▶ [文書の抜粋]
ディスコサウンドといえば、やはり洋楽が中心となります。アイドルなどをぶっこんでくる DJ もいたりはしましたが、当時は「ディスコで日本語なんて」という風潮があったのも確かです。日本人アーティストでも覆面ユニットとして英語で歌ってたりしていました。
1990 年代から、普通に邦楽アーティストによる日本語ディスコ曲をよく耳にするようになった感じがします。アイドルでもまずはユーロビートのカバーを歌って、ディスコから火をつけるというパターンが多く見られました。
ディスコ・コンピレーション CD でも日本人アーティストをピックアップしたものがいくつかありましたが、邦楽&洋楽それぞれのディスコ・ヒットを 2 枚組 CD でリリースというのは珍しい気がします。そんな邦楽ダンスミュージックも洋楽ディスコも大好きという方にピッタリな CD である「DISCO GROBAL CUTS」をご紹介します。
邦楽&洋楽ディスコヒットをコンパイルした「DISCO GROBAL CUTS」
邦楽サイドは 1980 ~ 90 年代の楽曲が中心で、リミックスバージョンが多く収録されています。誰もが知っている大ヒットナンバーから、隠れた名曲、こんなリミックスあったのかというなかなか通好みな選曲になっている気がします。

▶ [課題]
ディスコCDの紹介文から、「1990 年代から、普通に邦」を含む語句で始まり「である「DISCO GROBAL CUTS」をご紹介します。」で終わる部分を抜き出し、「ユーロビート」を「ハイエナジー」に置き換えて書き直せ。

▶ [保存データ]

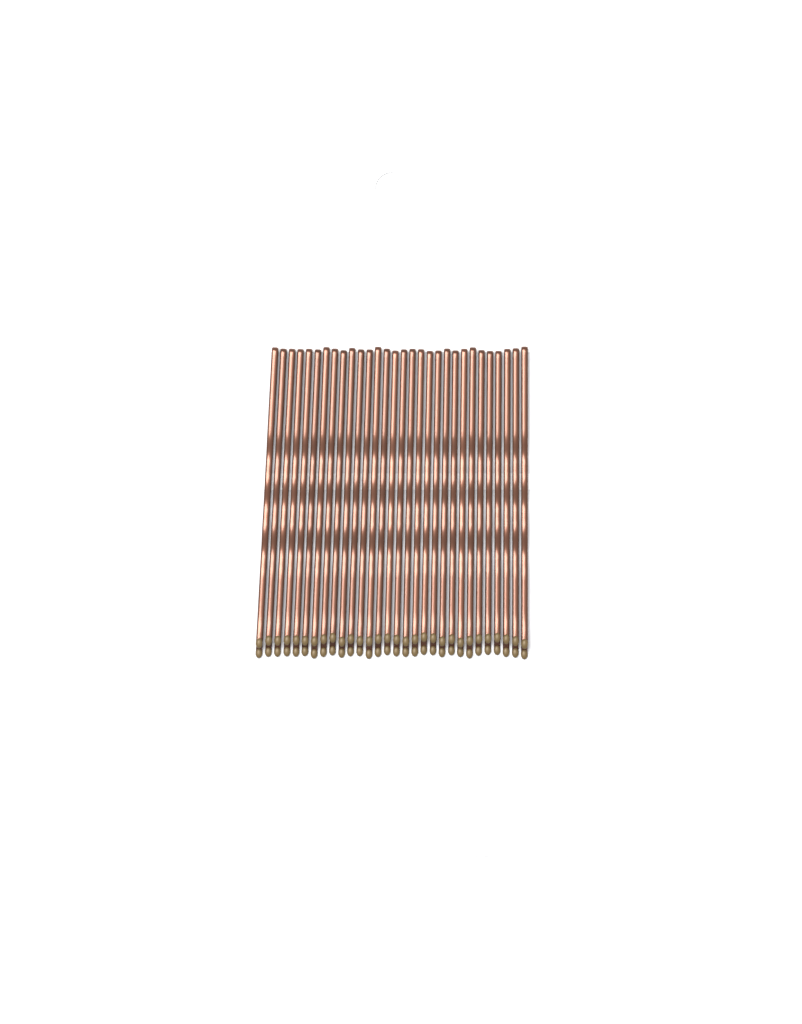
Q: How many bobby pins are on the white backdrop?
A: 30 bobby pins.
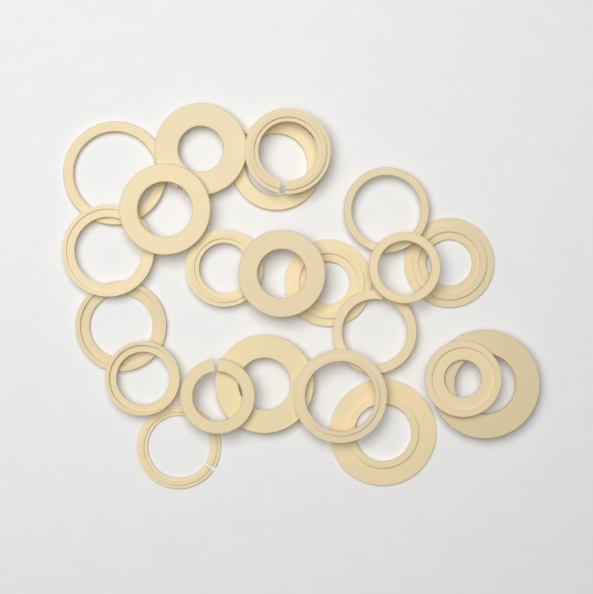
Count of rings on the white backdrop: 22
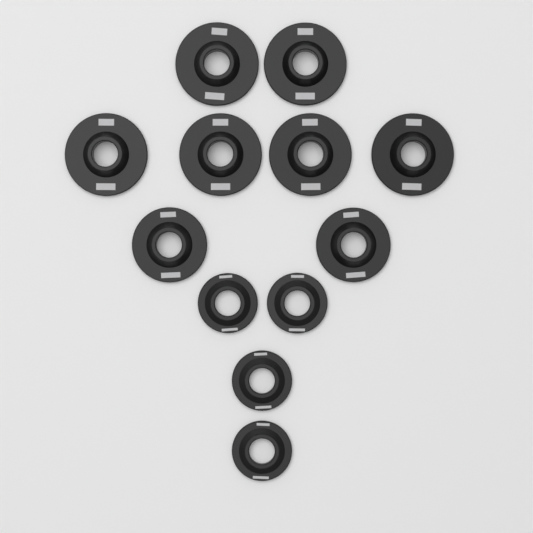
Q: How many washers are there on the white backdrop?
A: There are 12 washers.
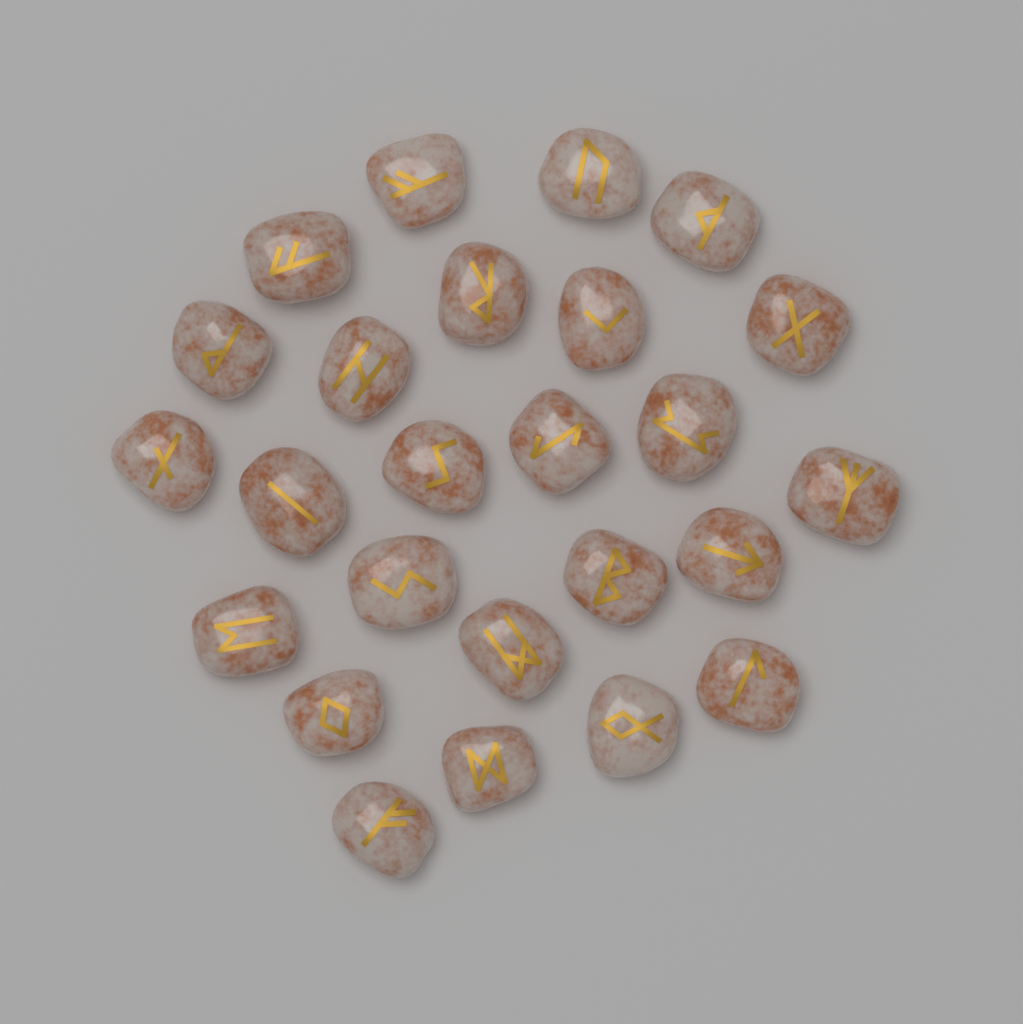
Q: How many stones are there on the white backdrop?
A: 25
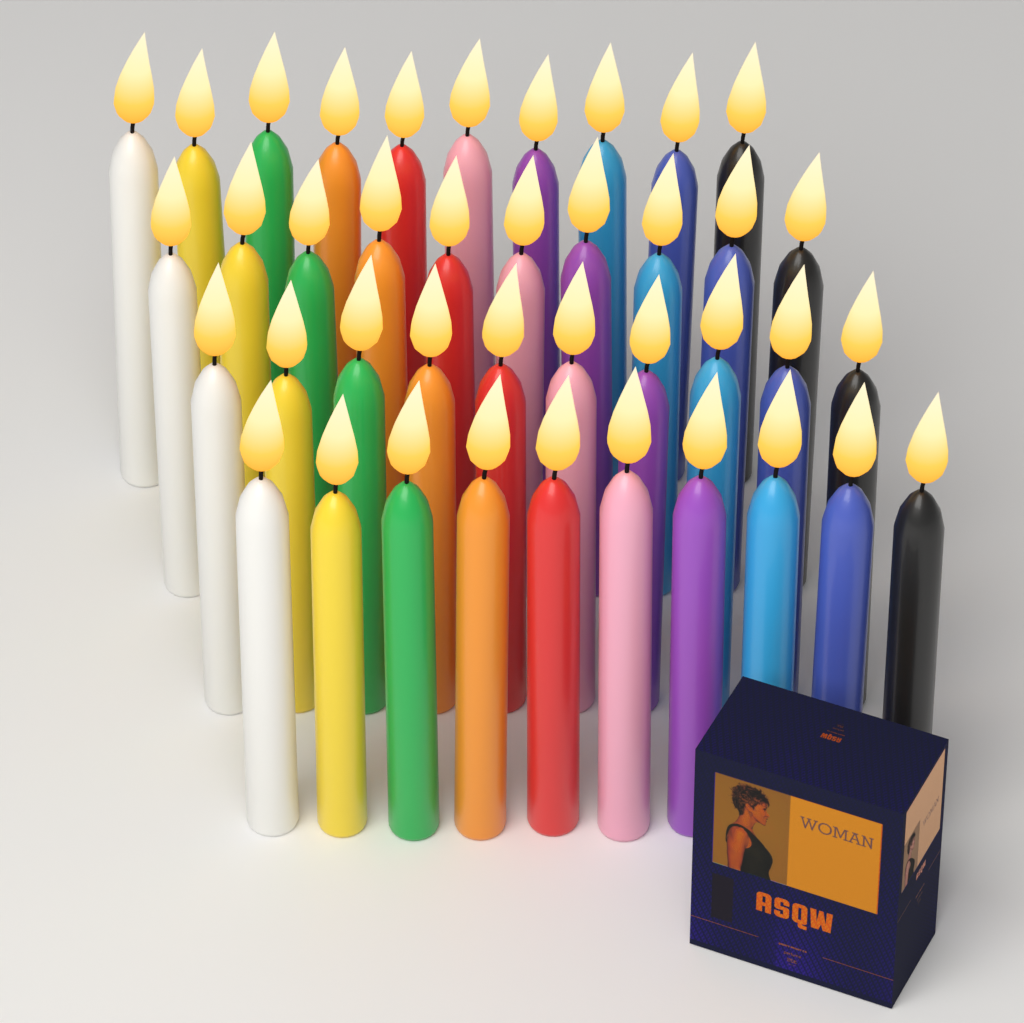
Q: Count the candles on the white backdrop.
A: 40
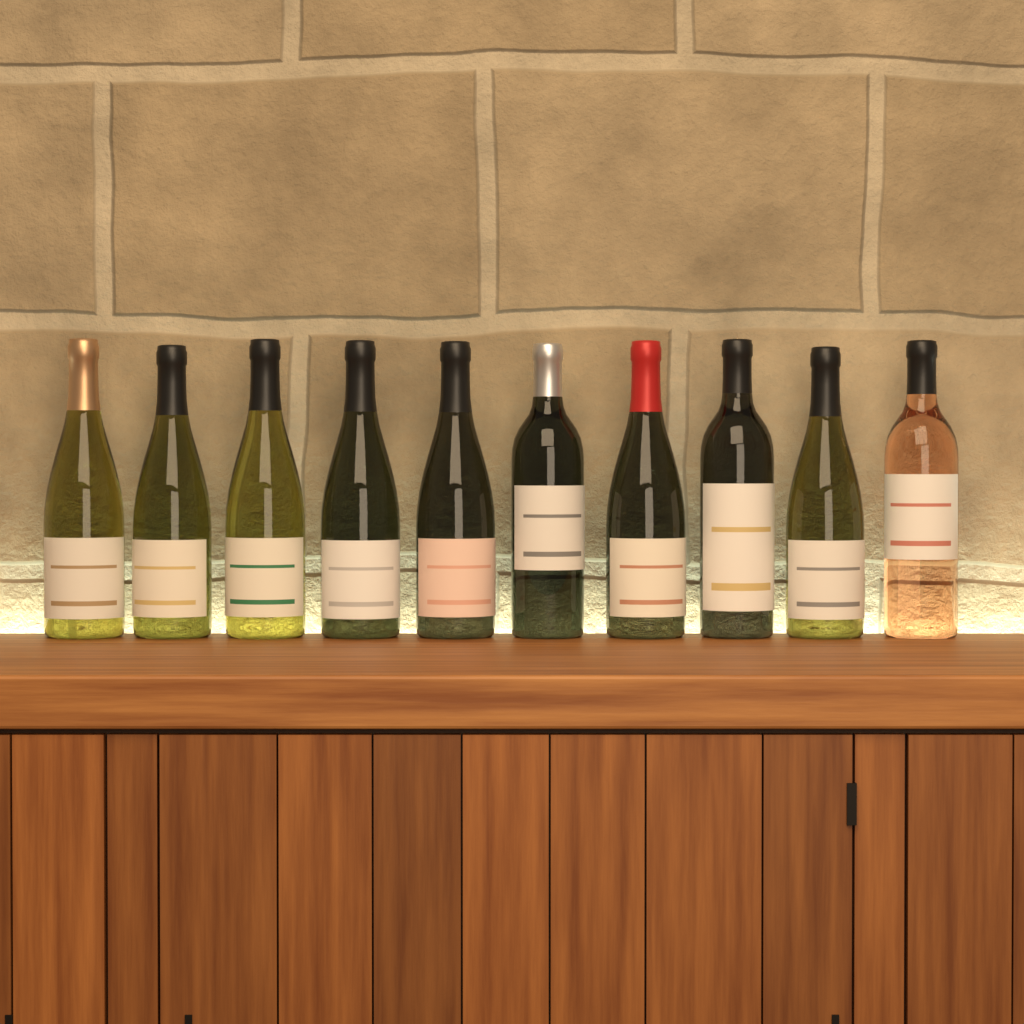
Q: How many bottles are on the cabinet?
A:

▶ [解答]
1990 年代から、普通に邦楽アーティストによる日本語ディスコ曲をよく耳にするようになった感じがします。アイドルでもまずはハイエナジーのカバーを歌って、ディスコから火をつけるというパターンが多く見られました。
ディスコ・コンピレーション CD でも日本人アーティストをピックアップしたものがいくつかありましたが、邦楽&洋楽それぞれのディスコ・ヒットを 2 枚組 CD でリリースというのは珍しい気がします。そんな邦楽ダンスミュージックも洋楽ディスコも大好きという方にピッタリな CD である「DISCO GROBAL CUTS」をご紹介します。